L’Éthiopie va entamer le remplissage, « dans les deux prochaines semaines », du réservoir du barrage et essayer de conclure un accord avec l’Égypte et le Soudan.
C’est une véritable stratégie du « en même temps » que l’Éthiopie est en train de déployer à propos de son immense barrage de la Renaissance au cœur d’une forte tension entre le pays du Nobel de la paix Abiy Ahmed et le Soudan et l’Égypte. Ce samedi, l’Éthiopie a indiqué qu’elle entendait commencer à remplir le réservoir de son gigantesque barrage sur le Nil « dans les deux prochaines semaines »… tout en s’engageant à essayer de conclure un accord définitif avec l’Égypte et le Soudan pendant cette période, sous l’égide de l’Union africaine. Le communiqué, cité par l’AFP et publié samedi matin par le bureau du Premier ministre éthiopien Abiy Ahmed, vient contredire en partie les déclarations, vendredi soir, des dirigeants égyptien et soudanais assurant que l’Éthiopie avait accepté de surseoir à la mise en eau de son barrage jusqu’à ce qu’un accord soit trouvé.
Un barrage source de vives tensions
Le grand barrage de la Renaissance (Gerd), qui doit devenir le plus grand barrage hydroélectrique d’Afrique, avec une capacité de production de plus de 6 000 mégawatts, est source de vives tensions régionales. Si l’Éthiopie voit le barrage de 145 mètres de haut comme essentiel à son développement et à son électrification, le Soudan et l’Égypte craignent qu’il ne restreigne leur accès à l’eau. L’Égypte, qui considère ce projet comme une menace « existentielle », a appelé la semaine dernière le Conseil de sécurité à intervenir. Une nouvelle réunion du Conseil doit avoir lieu lundi. Vendredi, les dirigeants des trois pays se sont entretenus lors d’une visioconférence organisée et présidée par le chef de l’État sud-africain Cyril Ramaphosa, président en exercice de l’Union africaine.
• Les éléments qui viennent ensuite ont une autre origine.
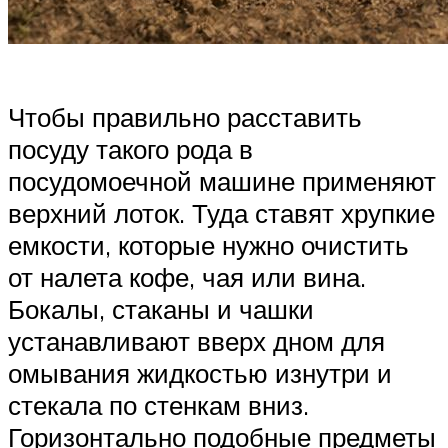
Чтобы правильно расставить
посуду такого рода в
посудомоечной машине применяют
верхний лоток. Туда ставят хрупкие
емкости, которые нужно очистить
от налета кофе, чая или вина.
Бокалы, стаканы и чашки
устанавливают вверх дном для
омывания жидкостью изнутри и
стекала по стенкам вниз.
Горизонтально подобные предметы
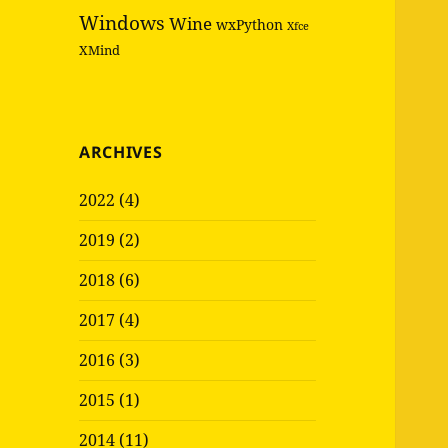
Windows
Wine
wxPython
Xfce
XMind
ARCHIVES
2022 (4)
2019 (2)
2018 (6)
2017 (4)
2016 (3)
2015 (1)
2014 (11)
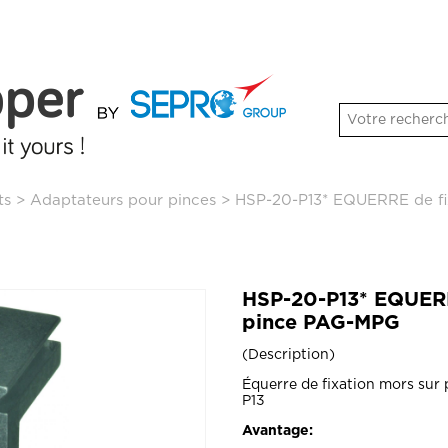
ts
>
Adaptateurs pour pinces
>
HSP-20-P13* EQUERRE de fi
HSP-20-P13* EQUERR
pince PAG-MPG
Description
Équerre de fixation mors su
P13
Avantage:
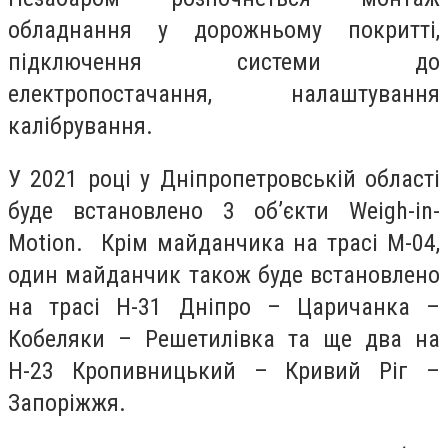
обладнання у дорожньому покритті,
підключення системи до
електропостачання, налаштування
калібрування.
У 2021 році у Дніпропетровській області
буде встановлено 3 об’єкти Weigh-in-
Motion. Крім майданчика на трасі М-04,
один майданчик також буде встановлено
на трасі Н-31 Дніпро – Царичанка –
Кобеляки – Решетилівка та ще два на
Н-23 Кропивницький – Кривий Ріг –
Запоріжжя.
Dans la soirée, les services du président égyptien Abdel Fattah al-Sissi faisaient état d’un « accord final légalement contraignant et visant à prévenir toute action unilatérale, y compris la mise en eau du barrage ». Même tonalité du côté de Khartoum, où selon le Premier ministre Abdalla Hamdok, il a été « convenu que la mise en eau du barrage serait reportée jusqu’à ce qu’un accord soit trouvé ». Mais dans communiqué samedi matin, Addis-Abeba ne mentionne pas de report en tant que tel et semble s’en tenir à son calendrier tout en se disant prêt à poursuivre les discussions en vue d’un accord définitif.
Discussions tripartites
« L’Éthiopie a prévu de commencer à remplir le Gerd d’ici deux semaines, pendant lesquelles les travaux de construction se poursuivront. C’est au cours de cette période que les trois pays se sont accordés à trouver un accord final sur les quelques questions encore en suspens », indique le communiqué éthiopien. Des discussions tripartites sur la mise en service et la gestion du barrage avaient repris plus tôt en juin, les principaux points achoppement demeurant le fonctionnement de l’installation en période de sécheresse et les mécanismes de résolution des éventuels différends.
Critique éthiopienne
L’Éthiopie s’est montrée réticente à l’implication de parties tierces dans le processus, notamment après la tentative de médiation de l’administration américaine, à la demande de l’Égypte, qui s’est soldée en février par un échec, Addis-Abeba accusant notamment les États-Unis de favoriser l’Egypte. Le gouvernement d’Abiy Ahmed, Prix Nobel de la paix 2019, a également critiqué l’Égypte pour avoir détaillé ses griefs dans une lettre transmise en mai au Conseil de sécurité des Nations unies, une démarche qualifiée de tentative « d’exercer des pressions diplomatiques externes ».
L’Union africaine dans la partie
Dans son communiqué samedi, Addis-Abeba s’est félicité de l’implication de l’Union africaine dans le dossier, réaffirmant que « les questions africaines doivent trouver des solutions africaines ». Vendredi, les autorités soudanaises ont précisé que les comités techniques des trois pays tenteraient de trouver un accord définitif dans les deux semaines. « La reprise des discussions techniques tripartites sur le remplissage et les règles de gestion du Gerd, ainsi que l’implication de l’Union africaine, sont des développements plus que bienvenus », a estimé à l’AFP William Davison, de l’organisation de prévention des conflits International Crisis Group. Le chercheur a estimé « opportun que l’UA facilite désormais les discussions » et ajouté que les Nations unies ne devraient prendre le relais qu’en dernier recours. Le Nil, qui coule sur quelque 6,000 km, est une source d’approvisionnement en eau et en électricité essentielle pour une dizaine de pays d’Afrique de l’Est. L’Égypte tire 97 % de ses besoins en eau de ce fleuve.